- [Job]
Print each record that follows exactly, leaving the pictures behind.

- [Information supplied]

■ ■ ■ ■ ■

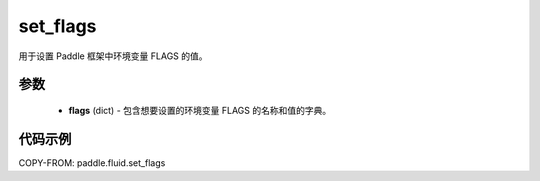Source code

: .. _cn_api_fluid_set_flags:

set_flags
-------------------------------

.. py:function:: paddle.fluid.set_flags(flags)
用于设置 Paddle 框架中环境变量 FLAGS 的值。

参数
::::::::::::

    - **flags** (dict) - 包含想要设置的环境变量 FLAGS 的名称和值的字典。

代码示例
::::::::::::

COPY-FROM: paddle.fluid.set_flags
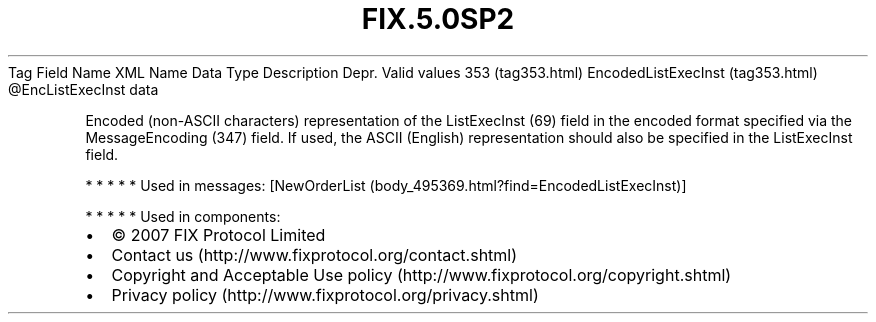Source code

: .TH FIX.5.0SP2 "" "" "Tag #353"
Tag
Field Name
XML Name
Data Type
Description
Depr.
Valid values
353 (tag353.html)
EncodedListExecInst (tag353.html)
\@EncListExecInst
data
.PP
Encoded (non-ASCII characters) representation of the ListExecInst
(69) field in the encoded format specified via the MessageEncoding
(347) field. If used, the ASCII (English) representation should
also be specified in the ListExecInst field.
.PP
   *   *   *   *   *
Used in messages:
[NewOrderList (body_495369.html?find=EncodedListExecInst)]
.PP
   *   *   *   *   *
Used in components:

.PD 0
.P
.PD

.PP
.PP
.IP \[bu] 2
© 2007 FIX Protocol Limited
.IP \[bu] 2
Contact us (http://www.fixprotocol.org/contact.shtml)
.IP \[bu] 2
Copyright and Acceptable Use policy (http://www.fixprotocol.org/copyright.shtml)
.IP \[bu] 2
Privacy policy (http://www.fixprotocol.org/privacy.shtml)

■ ■ ■ ■ ■

- [Exercise solution]
Source code

: .. _cn_api_fluid_set_flags:

set_flags
-------------------------------

.. py:function:: paddle.fluid.set_flags(flags)
用于设置 Paddle 框架中环境变量 FLAGS 的值。

参数
::::::::::::

    - **flags** (dict) - 包含想要设置的环境变量 FLAGS 的名称和值的字典。

代码示例
::::::::::::

COPY-FROM: paddle.fluid.set_flags
Source code

: .TH FIX.5.0SP2 "" "" "Tag #353"
Tag
Field Name
XML Name
Data Type
Description
Depr.
Valid values
353 (tag353.html)
EncodedListExecInst (tag353.html)
\@EncListExecInst
data
.PP
Encoded (non-ASCII characters) representation of the ListExecInst
(69) field in the encoded format specified via the MessageEncoding
(347) field. If used, the ASCII (English) representation should
also be specified in the ListExecInst field.
.PP
   *   *   *   *   *
Used in messages:
[NewOrderList (body_495369.html?find=EncodedListExecInst)]
.PP
   *   *   *   *   *
Used in components:

.PD 0
.P
.PD

.PP
.PP
.IP \[bu] 2
© 2007 FIX Protocol Limited
.IP \[bu] 2
Contact us (http://www.fixprotocol.org/contact.shtml)
.IP \[bu] 2
Copyright and Acceptable Use policy (http://www.fixprotocol.org/copyright.shtml)
.IP \[bu] 2
Privacy policy (http://www.fixprotocol.org/privacy.shtml)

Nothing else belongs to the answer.